The Power Of Work-Life Balance

The American way is to prioritize work over everything else. If we're working hard, we feel successful, like we are relevant and like we matter. Long hours, in the American mind, are a signal that we are doing everything we can to take care of our families and to make our lives better.

Wanting to do right by your family is admirable, but we can't lose sight of what it actually means to be there for your family. Financial health is important, but an obsession with financial health or any area of health, really can detract from other, equally important facets of your health. If you're always at work, your relationships with your family and friends are likely to suffer because you are more likely to miss some of life's most important moments.

A lack of work-life balance can mean physical consequences as well. We already know that long work hours are typically associated with longer periods of seated inactivity, which in addition to the lack of healthy activity comes with a slew of health risks. If you're spending more time at work, you are less likely to have healthy meals on hand, so your fuelings tend to be processed fast food that's convenient. And then there's the long commute, which wears on mental health as well as physical health.

Work is necessary for our lives and even to our self-fulfillment to some degree, but ignoring the need to find balance can lead to serious consequences. According to a new study in the Journal of Occupational and Environmental Medicine, working more than 45 hours a week puts you at a greater and greater risk of heart disease.
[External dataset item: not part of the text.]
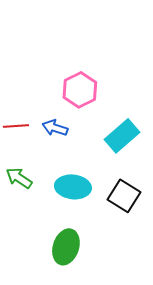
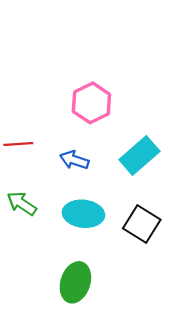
blue arrow: (55, 128) -> (74, 160), moved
You don't need to stop working or give up on your professional goals. That is not at all what this research should mean to you. Instead, the lesson in this research is what happens when you organize your life entirely around your work. If work is what matters most, then of course you will let your habits of health decline into habits of disease.

If you instead say to yourself that your work is important to you but so is your family and your own well-being, you set the stage for hitting the gym on your lunch break, opting out of picking up that extra project so you can spend a little more time at home, or perhaps considering a career change to cut back on the commute.

Work is admirable and important, but don't sacrifice every other aspect of your life for it. Create health in all areas instead.